- Promotional release poster
- Directed by: Yegane Moghaddam
- Screenplay by: Yegane Moghaddam
- Produced by: Yegane Moghaddam; Jalil Moghaddam;
- Starring: Yegane Moghaddam
- Music by: Maryann Tedstone; Michael Tedstone;
- Release dates: 6 May 2023 (Animayo [es]); 12 June 2023 (Annecy);
- Running time: 7 minutes
- Country: Iran
- Language: Persian

= Our Uniform =

2023 Iranian short film

Our Uniform is a 2023 Iranian stop-motion animated short film written, directed, and produced by Yegane Moghaddam. The film documents Moghaddam's experience with hijab, using the hijab itself as a canvas for animation.

The film was nominated for Best Animated Short Film at the 96th Academy Awards but lost to War Is Over!.

In 2026, Moghaddam made Our Uniform available to watch fully on her official Vimeo channel.

== Synopsis ==

In the film, Moghaddam recalls her experience wearing hijab as a school uniform in an Iranian girls' school and recounts how her perspective on hijab changed as she moved to the United States.

== Production ==

Moghaddam began work on the film in September 2022 amid the Mahsa Amini protests, when she felt inspired to document her experiences with hijab. Although Moghaddam wrote and directed the film herself, she described it as "basically a family project", with her father Jalil Moghaddam co-producing, her mother helping with embroidery, and her brother creating the film's Digital Cinema Package.

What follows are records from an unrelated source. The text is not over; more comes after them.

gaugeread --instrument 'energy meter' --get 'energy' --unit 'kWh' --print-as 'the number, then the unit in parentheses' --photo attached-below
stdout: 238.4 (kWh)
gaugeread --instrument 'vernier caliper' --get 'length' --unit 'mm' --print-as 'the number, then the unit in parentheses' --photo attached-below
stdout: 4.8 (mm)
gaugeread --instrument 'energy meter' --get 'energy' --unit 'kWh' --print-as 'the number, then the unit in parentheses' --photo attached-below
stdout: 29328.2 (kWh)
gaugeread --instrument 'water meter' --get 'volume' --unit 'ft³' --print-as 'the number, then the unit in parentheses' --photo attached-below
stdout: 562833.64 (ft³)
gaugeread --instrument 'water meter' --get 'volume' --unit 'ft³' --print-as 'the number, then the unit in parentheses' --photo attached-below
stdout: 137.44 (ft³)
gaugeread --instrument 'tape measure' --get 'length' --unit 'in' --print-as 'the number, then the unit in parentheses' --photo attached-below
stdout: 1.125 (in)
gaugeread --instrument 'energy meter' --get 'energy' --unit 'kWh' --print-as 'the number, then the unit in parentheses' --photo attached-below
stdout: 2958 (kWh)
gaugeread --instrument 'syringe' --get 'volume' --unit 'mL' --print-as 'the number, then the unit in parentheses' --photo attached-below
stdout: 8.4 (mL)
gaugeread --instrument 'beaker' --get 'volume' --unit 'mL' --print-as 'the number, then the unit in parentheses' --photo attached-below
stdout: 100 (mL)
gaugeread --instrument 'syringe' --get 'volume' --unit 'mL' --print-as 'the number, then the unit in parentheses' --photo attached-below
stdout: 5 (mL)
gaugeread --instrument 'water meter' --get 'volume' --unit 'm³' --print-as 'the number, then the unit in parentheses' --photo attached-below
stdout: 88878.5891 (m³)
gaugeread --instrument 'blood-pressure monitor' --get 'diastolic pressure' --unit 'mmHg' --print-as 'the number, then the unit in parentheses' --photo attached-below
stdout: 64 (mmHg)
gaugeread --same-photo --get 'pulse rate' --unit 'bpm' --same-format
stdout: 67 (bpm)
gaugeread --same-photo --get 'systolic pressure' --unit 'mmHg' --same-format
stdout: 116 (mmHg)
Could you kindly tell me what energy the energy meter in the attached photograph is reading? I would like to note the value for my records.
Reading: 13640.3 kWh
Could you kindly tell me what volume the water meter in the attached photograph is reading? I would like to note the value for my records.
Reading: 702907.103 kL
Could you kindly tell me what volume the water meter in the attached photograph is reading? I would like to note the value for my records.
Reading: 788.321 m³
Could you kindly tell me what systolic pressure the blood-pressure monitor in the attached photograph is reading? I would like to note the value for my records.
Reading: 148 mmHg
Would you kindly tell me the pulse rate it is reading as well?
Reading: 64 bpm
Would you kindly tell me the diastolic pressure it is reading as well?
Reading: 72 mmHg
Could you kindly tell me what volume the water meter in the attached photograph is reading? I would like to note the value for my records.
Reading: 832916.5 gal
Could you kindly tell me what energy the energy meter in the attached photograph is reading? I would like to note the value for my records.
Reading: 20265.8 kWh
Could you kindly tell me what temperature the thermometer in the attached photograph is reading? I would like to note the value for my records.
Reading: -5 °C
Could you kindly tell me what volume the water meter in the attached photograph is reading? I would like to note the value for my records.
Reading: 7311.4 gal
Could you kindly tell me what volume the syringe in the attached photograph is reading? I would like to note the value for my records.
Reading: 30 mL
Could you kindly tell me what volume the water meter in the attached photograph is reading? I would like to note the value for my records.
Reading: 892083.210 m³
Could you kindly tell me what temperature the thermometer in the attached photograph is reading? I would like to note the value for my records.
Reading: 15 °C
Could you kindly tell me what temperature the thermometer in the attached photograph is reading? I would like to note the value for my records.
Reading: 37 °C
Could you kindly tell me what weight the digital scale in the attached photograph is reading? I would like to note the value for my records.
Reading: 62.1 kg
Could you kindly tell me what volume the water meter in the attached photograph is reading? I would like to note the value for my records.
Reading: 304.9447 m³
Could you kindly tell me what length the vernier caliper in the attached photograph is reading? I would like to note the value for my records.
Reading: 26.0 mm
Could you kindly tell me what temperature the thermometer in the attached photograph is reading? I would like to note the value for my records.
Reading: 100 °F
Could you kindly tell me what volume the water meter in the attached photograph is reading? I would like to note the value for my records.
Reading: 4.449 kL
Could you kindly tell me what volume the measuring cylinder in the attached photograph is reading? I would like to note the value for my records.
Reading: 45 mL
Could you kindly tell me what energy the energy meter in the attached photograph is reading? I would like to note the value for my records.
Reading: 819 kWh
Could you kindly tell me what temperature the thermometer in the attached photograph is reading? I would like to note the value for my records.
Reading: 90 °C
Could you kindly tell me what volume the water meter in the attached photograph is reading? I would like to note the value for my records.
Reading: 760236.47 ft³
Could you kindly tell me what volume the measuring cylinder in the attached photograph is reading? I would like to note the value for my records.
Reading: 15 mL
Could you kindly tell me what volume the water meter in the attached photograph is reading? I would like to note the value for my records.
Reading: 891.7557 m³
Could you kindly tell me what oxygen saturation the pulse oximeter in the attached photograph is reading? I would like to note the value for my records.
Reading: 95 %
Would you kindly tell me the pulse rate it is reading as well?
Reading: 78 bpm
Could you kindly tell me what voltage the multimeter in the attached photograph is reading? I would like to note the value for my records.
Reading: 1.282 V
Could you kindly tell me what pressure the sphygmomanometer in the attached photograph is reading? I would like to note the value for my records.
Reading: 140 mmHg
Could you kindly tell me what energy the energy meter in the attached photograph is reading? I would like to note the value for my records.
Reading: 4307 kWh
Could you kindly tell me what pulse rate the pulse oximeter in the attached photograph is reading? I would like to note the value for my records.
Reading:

The film is animated in stop motion using the hijab's wrinkled fabric as a canvas, with superimposed characters drawn in colored pencil. Regarding her inspiration for the film's animation medium, Moghaddam said, "I always wanted to make a film about this 'ever-present' piece of clothing that is like a background or a canvas on which all our daily activities are reflected."

== Reception ==

=== Critical reception ===

Our Uniform received generally favorable reviews from critics. In a review for The New York Times, Maya Phillips wrote that Moghaddam "packs a lot into a succinct reflection on her school uniform and the ways her culture's restrictive fashion rules shaped her understanding of her gender and autonomy," adding that the film "shows the most creative animation concept" of the year's Academy Award for Best Animated Short Film nominees. Writing for Variety, Peter Debruge praised the creativity of the film's animation, noting that Moghaddam "creatively experiments with various techniques, manipulating garments to suggest motion and drawing directly onto different fabrics (as when a sweatshirt unzips to reveal the thoughts inside a young girl's head)." Collin Souter of RogerEbert.com also praised the film, writing, "The tangible nature of the animation is really strong, with many fabrics, sewing tools and threads telling the stories in a charming, fast-paced style," concluding "It might not be deep, but it's worth a watch."

=== Accolades ===

Our Uniform premiered on 6 May 2023 at Spain's Animayo International Film Festival, where it won the Grand Jury Prize and the Award for Best Mixed Technique. It also won the Jean-Luc Xiberras Award for a First Film at the 2023 Annecy International Animation Film Festival. It was nominated for Best Animated Short Film at the 96th Academy Awards, losing to War Is Over!